++++ Raw data
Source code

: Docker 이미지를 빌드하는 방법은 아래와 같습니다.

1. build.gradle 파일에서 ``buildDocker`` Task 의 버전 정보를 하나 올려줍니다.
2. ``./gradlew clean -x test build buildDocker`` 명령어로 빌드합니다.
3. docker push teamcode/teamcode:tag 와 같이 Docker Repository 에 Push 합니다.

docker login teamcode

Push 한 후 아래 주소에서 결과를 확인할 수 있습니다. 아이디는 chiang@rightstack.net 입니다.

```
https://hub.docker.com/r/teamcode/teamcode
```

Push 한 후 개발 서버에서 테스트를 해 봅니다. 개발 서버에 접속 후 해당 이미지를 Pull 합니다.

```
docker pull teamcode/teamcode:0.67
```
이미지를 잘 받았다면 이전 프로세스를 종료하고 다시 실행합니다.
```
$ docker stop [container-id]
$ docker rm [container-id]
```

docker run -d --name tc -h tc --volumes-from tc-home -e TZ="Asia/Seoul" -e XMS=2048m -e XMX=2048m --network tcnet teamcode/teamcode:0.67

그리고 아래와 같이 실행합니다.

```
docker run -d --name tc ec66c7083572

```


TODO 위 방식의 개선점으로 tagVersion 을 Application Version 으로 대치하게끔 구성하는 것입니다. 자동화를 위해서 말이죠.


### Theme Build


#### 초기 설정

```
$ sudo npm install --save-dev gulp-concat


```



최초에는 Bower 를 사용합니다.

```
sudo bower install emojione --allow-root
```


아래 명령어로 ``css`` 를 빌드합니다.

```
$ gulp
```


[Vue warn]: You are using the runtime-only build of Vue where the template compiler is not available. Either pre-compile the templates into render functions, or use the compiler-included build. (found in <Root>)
++++++++
About this task: The records above should be restated word for word in their entirety.

Your response:
Source code

: Docker 이미지를 빌드하는 방법은 아래와 같습니다.

1. build.gradle 파일에서 ``buildDocker`` Task 의 버전 정보를 하나 올려줍니다.
2. ``./gradlew clean -x test build buildDocker`` 명령어로 빌드합니다.
3. docker push teamcode/teamcode:tag 와 같이 Docker Repository 에 Push 합니다.

docker login teamcode

Push 한 후 아래 주소에서 결과를 확인할 수 있습니다. 아이디는 chiang@rightstack.net 입니다.

```
https://hub.docker.com/r/teamcode/teamcode
```

Push 한 후 개발 서버에서 테스트를 해 봅니다. 개발 서버에 접속 후 해당 이미지를 Pull 합니다.

```
docker pull teamcode/teamcode:0.67
```
이미지를 잘 받았다면 이전 프로세스를 종료하고 다시 실행합니다.
```
$ docker stop [container-id]
$ docker rm [container-id]
```

docker run -d --name tc -h tc --volumes-from tc-home -e TZ="Asia/Seoul" -e XMS=2048m -e XMX=2048m --network tcnet teamcode/teamcode:0.67

그리고 아래와 같이 실행합니다.

```
docker run -d --name tc ec66c7083572

```


TODO 위 방식의 개선점으로 tagVersion 을 Application Version 으로 대치하게끔 구성하는 것입니다. 자동화를 위해서 말이죠.


### Theme Build


#### 초기 설정

```
$ sudo npm install --save-dev gulp-concat


```



최초에는 Bower 를 사용합니다.

```
sudo bower install emojione --allow-root
```


아래 명령어로 ``css`` 를 빌드합니다.

```
$ gulp
```


[Vue warn]: You are using the runtime-only build of Vue where the template compiler is not available. Either pre-compile the templates into render functions, or use the compiler-included build. (found in <Root>)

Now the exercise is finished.